There’s plenty of evidence of panic:
1) Following the disastrous launch, the site is now described as a “prelaunch testing version”. How they must have struggled with such a formula.
2) The Independent Colleges page is actually headed “Independent Schools”. The pages were not even proof read.
3) The Boarding Schools page declares an intention to have “details of the age range, gender mix and general course offerings of schools”. But as we can see (video here) , they never succeeded.
4) There are rash and foolish promises such as “Our longer term priorities will be the development of the on-line counselling functions, the enhancements of the on-line applications facility and the possible integration of telephone call centre technology into the site.” Oh dear.
5) They invent recent history on all the pages. “After a rigorous selection procedure, the British Council entered into a contractual partnership with a consortium led by Hotcourses to develop the Education UK web site and associated databases. The other consortium members are UCAS, CSU and Yahoo!”. Actually they contracted a £100 company Education Websites Ltd, and tried to bury the evidence a few years later. UCAS and CSU were specifically excluded from the contract, and there was no contractual relationship with Yahoo of any kind. There was no need to lie to everybody, so let’s put it down to panic.

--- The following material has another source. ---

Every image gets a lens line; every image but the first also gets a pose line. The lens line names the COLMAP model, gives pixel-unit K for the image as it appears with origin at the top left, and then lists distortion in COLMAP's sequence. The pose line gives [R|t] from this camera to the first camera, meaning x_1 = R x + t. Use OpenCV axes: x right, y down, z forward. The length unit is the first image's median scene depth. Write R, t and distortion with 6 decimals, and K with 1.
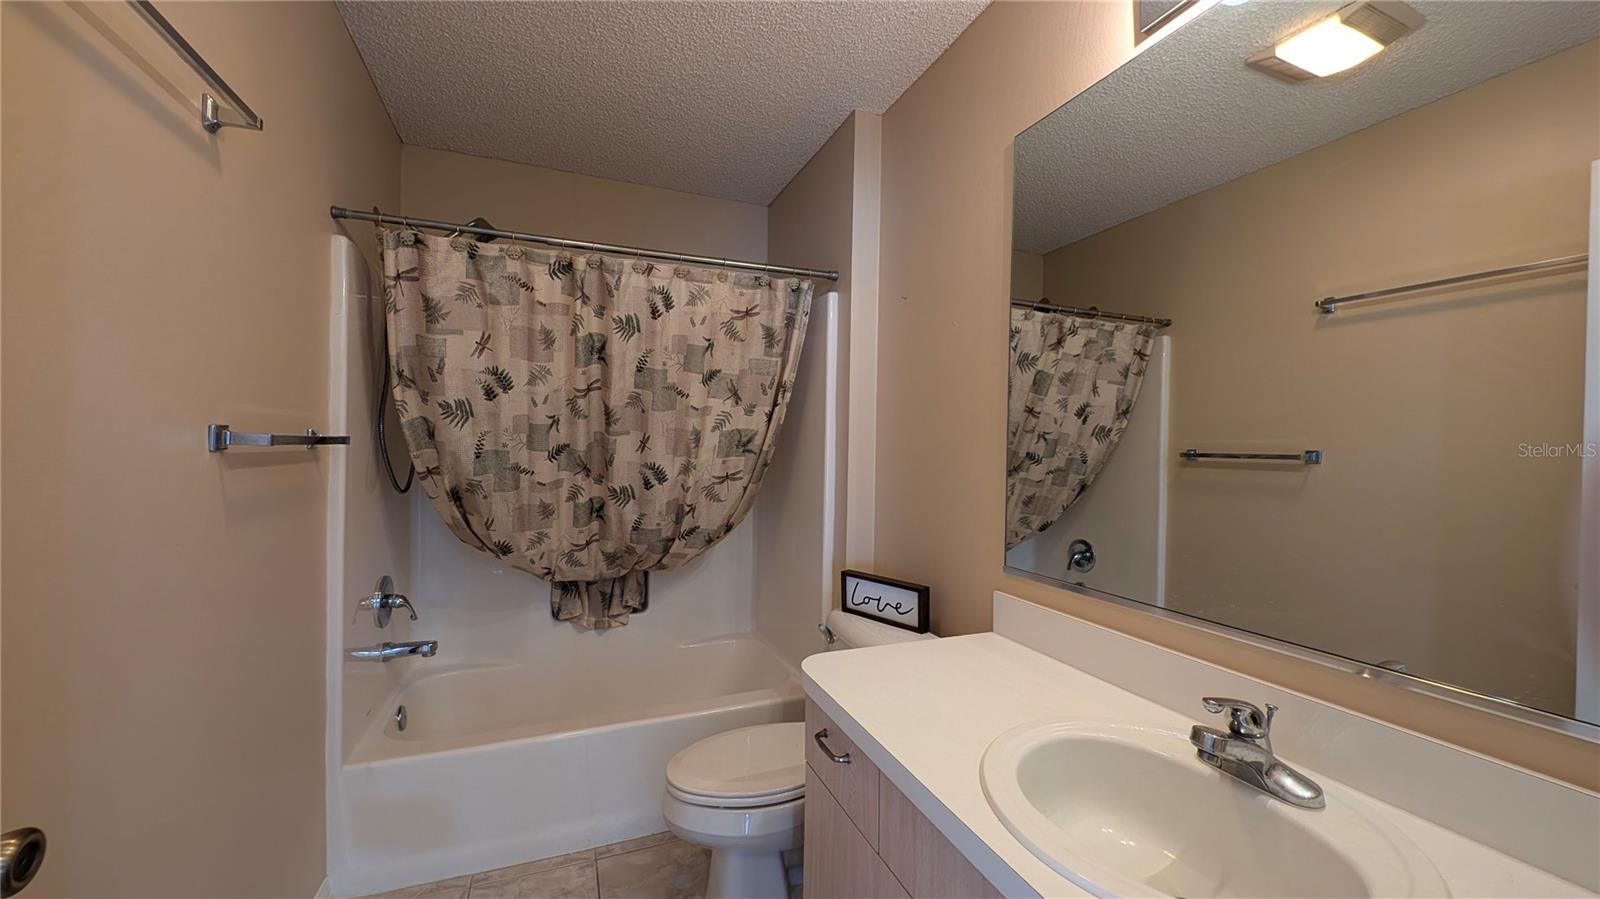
lens RADIAL K [[599.7, 0, 798.5], [0, 599.7, 449.8], [0, 0, 1]] dist [0.000840, -0.000324]
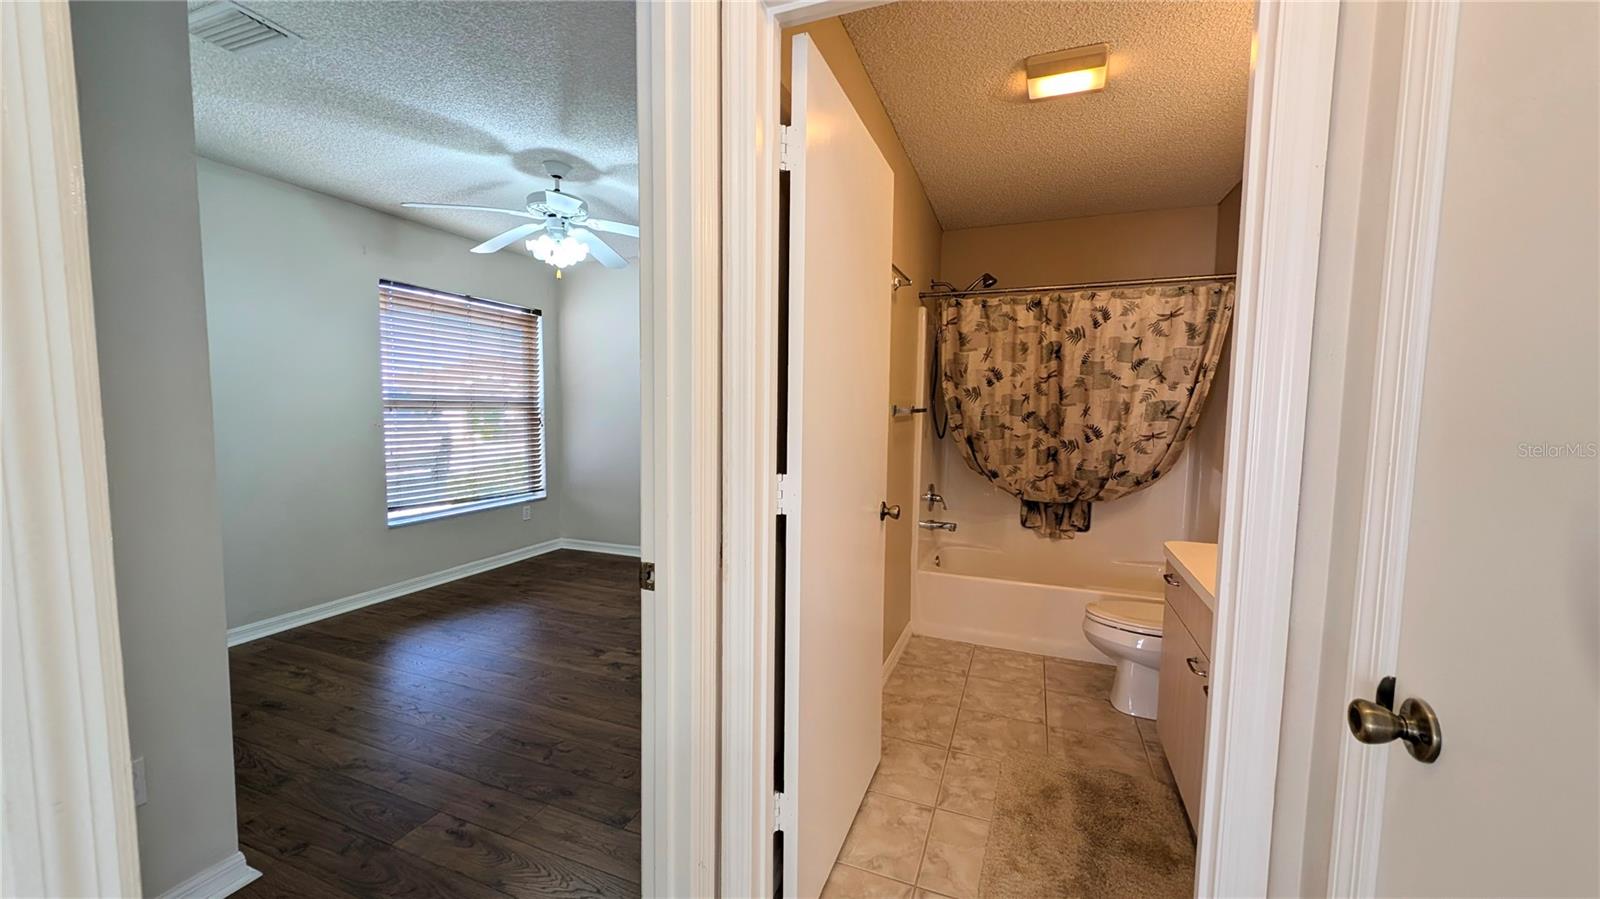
lens RADIAL K [[598.2, 0, 795.6], [0, 598.2, 451.6], [0, 0, 1]] dist [0.025646, -0.009724]
pose [[0.729929, 0.049559, -0.681723, 0.244671], [-0.007257, 0.997874, 0.064772, -0.002542], [0.683484, -0.042332, 0.728737, -0.600041]]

6) The “rigorous selection procedure” meant negotiating a contract which paid a percentage of the profits to the British Council. Rigour? Please.

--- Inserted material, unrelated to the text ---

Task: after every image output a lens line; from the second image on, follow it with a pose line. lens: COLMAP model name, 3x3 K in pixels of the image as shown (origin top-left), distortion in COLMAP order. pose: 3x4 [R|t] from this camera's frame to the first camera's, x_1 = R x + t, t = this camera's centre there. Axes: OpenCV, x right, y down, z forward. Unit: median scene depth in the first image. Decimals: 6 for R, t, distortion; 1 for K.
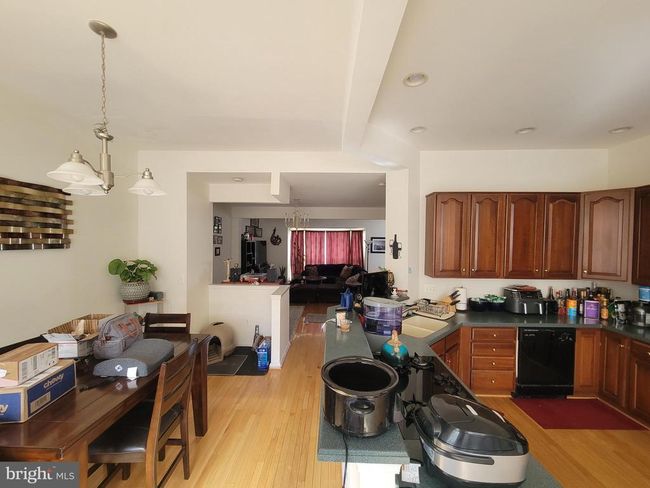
lens RADIAL K [[266.8, 0, 325.7], [0, 266.8, 246.7], [0, 0, 1]] dist [0.003148, -0.000179]
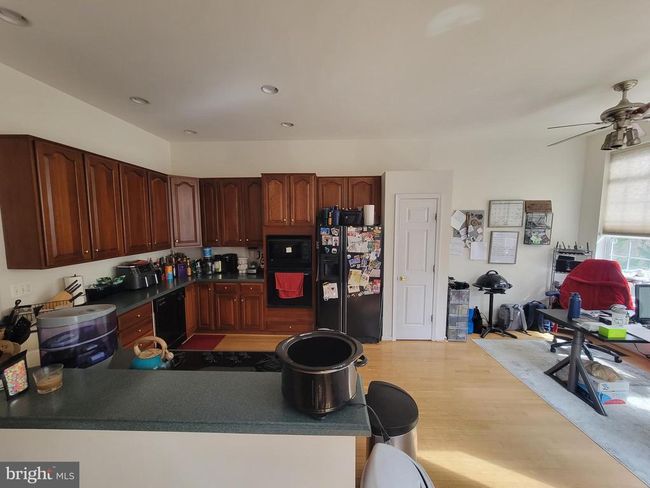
lens RADIAL K [[266.8, 0, 325.2], [0, 266.8, 247.1], [0, 0, 1]] dist [0.003148, -0.000179]
pose [[0.004547, -0.104129, 0.994553, -0.252976], [0.013103, 0.994485, 0.104062, 0.001727], [-0.999904, 0.012559, 0.005886, 0.307444]]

7) On the FE page they say “Over the course of the next few weeks we will be continuing to work on the search functions for EL providers and Schools”. Actually they had just abandoned their previously chosen search functions and were starting again. And we can see today (video here) that they hadn’t a clue what they were doing.
8) On the HE page it notes that the HE data is taken from UCAS and CSU and so “should be correct”. Indeed, it should have been. It was. The problem for the last 8 years has been that the British Council didn’t have a mechanism to search through that data properly (see our videos on Loughborough and Glasgow Caledonian).
It was a terrible mess. They have had 8 years to sort out that mess, and they have not done so. It’s still a terrible mess, and the British Council’s pretence that the Education UK site has been instrumental in international student recruitment and has “achieved its goals” is patent hogwash. Like the organisation behind it, the Education UK website has simply got in everybody’s way.